Court Rules Sending Too Many Emails Is "Hacking"
An anonymous reader writes "An appeals court has ruled that having people send a company a lot of emails (in this case, a union protesting a company's business practices) qualifies as hacking under the Computer Fraud & Abuse Act. We're not even talking about a true DDoS action here, but just a bunch of protest emails. Part of the problem is that the company apparently set up their email to only hold a small number of emails in their inbox, and the court seems to think the union should take the blame for stuffing those inboxes."
The "problem" is that hacking and disrupting services is governed by the same laws, without much distinction. And it is disrupting services if the sender knew about or had reason to know about the limitation of the recipient.
My physical mailbox at home is kind of small and when I go on vacation it can get full to the point of no longer being able to put more mail in. Do I get to go after Capital One or any/all of the other habitual mail spammers now? If not, why? Because this Act only covers electrons flowing through wires and not physical items physically limiting my mailbox?

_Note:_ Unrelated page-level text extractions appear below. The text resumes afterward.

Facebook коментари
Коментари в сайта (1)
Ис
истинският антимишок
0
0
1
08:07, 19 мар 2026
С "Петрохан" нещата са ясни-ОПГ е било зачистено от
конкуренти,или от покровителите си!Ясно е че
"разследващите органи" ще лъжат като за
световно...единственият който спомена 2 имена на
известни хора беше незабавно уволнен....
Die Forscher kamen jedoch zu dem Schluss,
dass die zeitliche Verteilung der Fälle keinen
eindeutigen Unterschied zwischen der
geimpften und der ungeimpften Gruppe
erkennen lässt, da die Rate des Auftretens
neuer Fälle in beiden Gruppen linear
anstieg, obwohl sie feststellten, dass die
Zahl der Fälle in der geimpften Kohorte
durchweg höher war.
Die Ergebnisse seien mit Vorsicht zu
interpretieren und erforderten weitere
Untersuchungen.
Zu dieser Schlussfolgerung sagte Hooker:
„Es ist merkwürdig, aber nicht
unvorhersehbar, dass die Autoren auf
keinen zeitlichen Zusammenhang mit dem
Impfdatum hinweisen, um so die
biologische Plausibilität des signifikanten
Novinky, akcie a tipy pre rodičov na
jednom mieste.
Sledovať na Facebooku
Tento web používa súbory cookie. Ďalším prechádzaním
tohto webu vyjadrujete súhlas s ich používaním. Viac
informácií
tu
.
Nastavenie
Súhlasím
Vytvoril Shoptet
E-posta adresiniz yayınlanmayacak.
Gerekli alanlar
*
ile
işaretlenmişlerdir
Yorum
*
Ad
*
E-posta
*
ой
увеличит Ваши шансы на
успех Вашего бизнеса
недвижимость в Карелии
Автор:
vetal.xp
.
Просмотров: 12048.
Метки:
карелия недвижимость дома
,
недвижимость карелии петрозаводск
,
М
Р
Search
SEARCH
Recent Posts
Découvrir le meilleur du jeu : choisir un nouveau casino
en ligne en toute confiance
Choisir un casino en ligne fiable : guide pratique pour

A company's actions, as long as they serve its profit motive, are beyond reproach. This article is about a union, which is a whole other story!
Here's the actual decision. First, the company's request for an injunction to stop the mail campaign, denied by the district court, is still denied. The claim under the Computer Fraud and Abuse act goes back to the district court, and can proceed there, but the appellate court makes no comment on the merits of that claim. The appellate court was only dealing with the issue of whether the Norris-LaGuardia act, which gives jurisdiction to the National Labor Relations Board when the behavior involved arises out of a labor dispute, preempted the Computer Fraud and Abuse Act . The appeals court decided that this isn't an NLRB matter, and goes back to the district court.
The law in question is called the Computer Fraud and Abuse act, and I'd say they're going with the angle of abuse. In this case, LIUNA seems to have been going for what amounts to a DDoS attack against the contractors phones and emails.
To generate a high volume of calls, LIUNA both hired an auto-dialing service and requested its members to call Pulte. It also encouraged its members, through postings on its website, to “fight back” by using LIUNA’s server to send e-mails to specific Pulte executives. Most of the calls and e-mails concerned Pulte’s purported unfair labor practices, though some communications included threats and obscene language.
Now, right or wrong, I can at least see the reasoning of the ruling, and this isn't just a clueless judge saying "Oh noes, they hax0r3d the company interwebs". LIUNA seems to have decided that they were going to use their membership and outside companies to shut down Pulte's communications. That they used individual members instead of a botnet to go after the email server seems irrelevant, the intent was clearly to beat the company into submission, not just to voice dissatisfaction. Had they not hired the guys with the autodialer it would have been much easier to believe they were just trying to make themselves heard.
Some bring out the best in others, some the worst. Some bring out far more.